SOURCE TEXT:
Does the description disclose side effects, auth requirements, rate limits, or destructive behavior?

With no annotations provided, the description carries full burden for behavioral disclosure. While it mentions the tool 'Performs a keyword search' and describes parameters, it doesn't disclose important behavioral traits: whether this is a read-only operation, potential rate limits, authentication requirements, error handling patterns, or what happens with large result sets. The Returns section mentions 'error message string' but doesn't elaborate on failure modes.

Agents need to know what a tool does to the world before calling it. Descriptions should go beyond structured annotations to explain consequences.

Conciseness4/5

Is the description appropriately sized, front-loaded, and free of redundancy?

The description is well-structured with clear sections (Args, Returns) and front-loaded purpose. Every sentence earns its place by either stating the tool's purpose or documenting parameters. However, the parameter documentation is quite lengthy (9 parameters with examples), which is necessary given the complexity but reduces overall conciseness. The structure is logical but could be more compact.

Shorter descriptions cost fewer tokens and are easier for agents to parse. Every sentence should earn its place.

Completeness3/5

Given the tool's complexity, does the description cover enough for an agent to succeed on first attempt?

Given the tool's complexity (9 parameters, no annotations, no output schema), the description is partially complete. It excels at parameter documentation but lacks behavioral context and usage guidelines. The Returns section mentions the format but doesn't describe the structure of successful results. For a search tool with many configuration options and no annotations, more behavioral disclosure would be beneficial.

ASSIGNED TASK A: Can you output the part of the tool-description review starting with "Conciseness4/5" and going on through "on first attempt?"?
ASSIGNED TASK B: In the tool-description review, why does the parameter documentation lower the description's conciseness?

Extracted data entries:
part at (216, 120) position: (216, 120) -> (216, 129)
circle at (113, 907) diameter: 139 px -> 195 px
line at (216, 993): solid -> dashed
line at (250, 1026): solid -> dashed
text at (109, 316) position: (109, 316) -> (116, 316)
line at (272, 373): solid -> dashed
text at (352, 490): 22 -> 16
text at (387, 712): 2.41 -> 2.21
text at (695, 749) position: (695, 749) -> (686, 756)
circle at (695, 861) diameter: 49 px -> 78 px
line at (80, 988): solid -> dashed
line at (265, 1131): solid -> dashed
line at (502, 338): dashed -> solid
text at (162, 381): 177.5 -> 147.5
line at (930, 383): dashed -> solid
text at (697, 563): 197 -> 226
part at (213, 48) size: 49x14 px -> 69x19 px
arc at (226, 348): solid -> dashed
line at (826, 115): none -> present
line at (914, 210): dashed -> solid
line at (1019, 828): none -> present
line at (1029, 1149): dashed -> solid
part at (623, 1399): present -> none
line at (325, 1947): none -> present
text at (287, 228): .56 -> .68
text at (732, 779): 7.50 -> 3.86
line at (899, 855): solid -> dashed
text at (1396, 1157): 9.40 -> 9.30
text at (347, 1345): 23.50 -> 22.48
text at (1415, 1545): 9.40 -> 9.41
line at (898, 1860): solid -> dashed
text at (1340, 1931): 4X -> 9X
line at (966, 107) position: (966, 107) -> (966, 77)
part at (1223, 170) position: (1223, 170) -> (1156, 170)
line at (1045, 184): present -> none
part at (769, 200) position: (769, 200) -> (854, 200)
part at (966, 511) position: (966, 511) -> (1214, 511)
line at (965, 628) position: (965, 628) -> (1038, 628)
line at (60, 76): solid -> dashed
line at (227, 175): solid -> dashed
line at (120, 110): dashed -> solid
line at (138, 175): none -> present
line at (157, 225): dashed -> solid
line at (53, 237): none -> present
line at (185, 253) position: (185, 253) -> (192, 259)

EXERCISE ANSWER A:
Conciseness4/5

Is the description appropriately sized, front-loaded, and free of redundancy?

The description is well-structured with clear sections (Args, Returns) and front-loaded purpose. Every sentence earns its place by either stating the tool's purpose or documenting parameters. However, the parameter documentation is quite lengthy (9 parameters with examples), which is necessary given the complexity but reduces overall conciseness. The structure is logical but could be more compact.

Shorter descriptions cost fewer tokens and are easier for agents to parse. Every sentence should earn its place.

Completeness3/5

Given the tool's complexity, does the description cover enough for an agent to succeed on first attempt?

EXERCISE ANSWER B: The parameter documentation is quite lengthy, covering 9 parameters with examples. The review says this length is necessary given the tool's complexity, but it reduces overall conciseness.